Immunoglobulin G deposition on proximal tubules and the tubular basement membrane in acute tubular injury complicated with focal segmental glomerulosclerosis (FSGS): A possible prediction tool for subclinical FSGS

Immunofluorescence (IF) is an important diagnostic tool for renal biopsies, especially evaluating glomerular immune complex deposition. Studies that focus on proximal tubules or tubular basement membrane (TBM) using IF are few. Reportedly, granular immune complex or complement deposits in the TBM are detected in autoimmune diseases [1,2], immunoglobulin abnormalities [3], and viral infections [4]. Linear immunoglobulin G (IgG) deposits in the glomeruli and TBM are observed in diabetic nephropathy [5]. C3 deposition in the TBM was discovered in patients with acute tubular injury (ATI) [6]. There have been no previous reports of IgG deposition in the TBM of patients with focal segmental glomerulosclerosis (FSGS) and ATI. However, we experienced a case of FSGS complicated with ATI. The renal biopsy of this patient showed strong linear IgG deposition in the TBM with detached tubular epithelial cells and granular deposits in the proximal tubular epithelium.

FSGS exhibits a refractory nephrotic syndrome, occasionally leading to end-stage renal disease [7]. FSGS is caused by glomerular podocyte injury, referred to as “podocytopathy,” similar to minimal change nephrotic syndrome (MCNS); however, unlike MCNS, it often exhibits a steroid-resistant course [8]. FSGS is diagnosed based on glomerular findings of renal biopsies, such as focal segmental lesion of sclerosis, adhesion, or visceral epithelial cell hypertrophy, and is classified according to the histological classification (Columbia classification) reported by DʼAgati et al. in 2004 [9]. Pathologists sometimes have difficulty differentiating FSGS and MCNS because FSGS lesions are focal and segmental. A previous report stated that the probability of detecting glomeruli with FSGS lesions on a single-sectioned renal biopsy analysis is significantly lower compared with the serial section; therefore, the sampling problem creates a bias in the pathological diagnosis of FSGS [10].

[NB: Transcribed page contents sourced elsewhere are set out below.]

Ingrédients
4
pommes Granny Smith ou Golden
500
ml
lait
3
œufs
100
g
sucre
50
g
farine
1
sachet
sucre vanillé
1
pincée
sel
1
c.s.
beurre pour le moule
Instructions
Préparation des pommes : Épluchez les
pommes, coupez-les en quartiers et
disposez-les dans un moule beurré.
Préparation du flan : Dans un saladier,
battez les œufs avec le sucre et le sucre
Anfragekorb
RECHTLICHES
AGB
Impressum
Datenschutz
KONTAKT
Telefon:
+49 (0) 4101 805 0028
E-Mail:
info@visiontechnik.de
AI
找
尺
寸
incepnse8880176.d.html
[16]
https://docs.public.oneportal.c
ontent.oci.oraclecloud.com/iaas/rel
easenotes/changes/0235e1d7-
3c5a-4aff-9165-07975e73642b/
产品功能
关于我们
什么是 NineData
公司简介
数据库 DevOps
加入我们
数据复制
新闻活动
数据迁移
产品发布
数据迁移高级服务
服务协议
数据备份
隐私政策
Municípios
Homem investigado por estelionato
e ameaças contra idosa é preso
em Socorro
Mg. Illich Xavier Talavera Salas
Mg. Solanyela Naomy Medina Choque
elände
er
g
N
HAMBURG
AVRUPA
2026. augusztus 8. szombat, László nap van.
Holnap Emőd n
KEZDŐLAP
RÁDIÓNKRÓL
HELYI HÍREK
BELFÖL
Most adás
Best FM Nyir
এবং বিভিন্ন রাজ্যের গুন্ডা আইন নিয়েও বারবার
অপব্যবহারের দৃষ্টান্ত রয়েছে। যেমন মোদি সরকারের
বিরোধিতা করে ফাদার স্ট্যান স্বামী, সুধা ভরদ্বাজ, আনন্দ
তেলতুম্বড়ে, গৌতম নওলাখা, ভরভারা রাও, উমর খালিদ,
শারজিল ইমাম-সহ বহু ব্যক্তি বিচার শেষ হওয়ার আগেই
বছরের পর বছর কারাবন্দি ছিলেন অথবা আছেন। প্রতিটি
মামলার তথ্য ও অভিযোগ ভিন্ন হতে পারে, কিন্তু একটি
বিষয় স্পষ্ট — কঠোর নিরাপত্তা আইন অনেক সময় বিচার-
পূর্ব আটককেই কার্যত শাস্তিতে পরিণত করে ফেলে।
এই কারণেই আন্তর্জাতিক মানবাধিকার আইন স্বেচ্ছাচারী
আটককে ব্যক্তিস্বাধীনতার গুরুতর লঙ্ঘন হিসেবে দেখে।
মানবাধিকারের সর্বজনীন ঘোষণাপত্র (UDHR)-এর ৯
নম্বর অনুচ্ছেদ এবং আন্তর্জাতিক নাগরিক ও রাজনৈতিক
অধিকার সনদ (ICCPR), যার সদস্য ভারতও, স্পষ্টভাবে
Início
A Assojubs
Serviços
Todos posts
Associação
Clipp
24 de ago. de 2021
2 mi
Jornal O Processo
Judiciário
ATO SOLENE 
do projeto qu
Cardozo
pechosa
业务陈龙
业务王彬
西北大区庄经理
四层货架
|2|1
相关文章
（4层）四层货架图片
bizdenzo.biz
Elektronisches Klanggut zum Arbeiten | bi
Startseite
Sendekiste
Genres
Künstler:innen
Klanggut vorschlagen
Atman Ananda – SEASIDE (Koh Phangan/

Nephrotic syndrome, such as FSGS, is triggered by the breakdown of the glomerular filtration barrier (GFB), which is composed of fenestrated endothelium, slit diaphragms of the podocyte foot process, and glomerular basement membrane, forming charge and size barriers. In FSGS, both barriers are impaired, resulting in leakage of large molecular weight proteins, such as IgG, from the glomerular basement membrane (GBM) [11]. We speculate that IgG leaked from the GFB is reabsorbed by the proximal tubular epithelium; thus, it might be detected by IF as granular IgG deposition in the tubular epithelial cell cytoplasm. Furthermore, linear IgG deposition in the TBM can be detectable in renal tissues of patients with FSGS accompanied by ATI with a detachment of the proximal tubular epithelium and exposed TBM to the lumen throughout the final process of reabsorption. Based on these hypotheses, ATI without nephrotic syndrome and ATI with MCNS, which lacks only a charge barrier and does not leak large molecular IgG, might not show IgG deposits in the proximal tubular epithelium or TBM.

Herein, we aimed to clarify whether patients with FSGS complicated with ATI show IgG deposition in the TBM and proximal tubular epithelium, different from ATI with other causes. In addition, we attempted to identify whether it is possible to distinguish FSGS from MCNS by IF study of proximal tubules.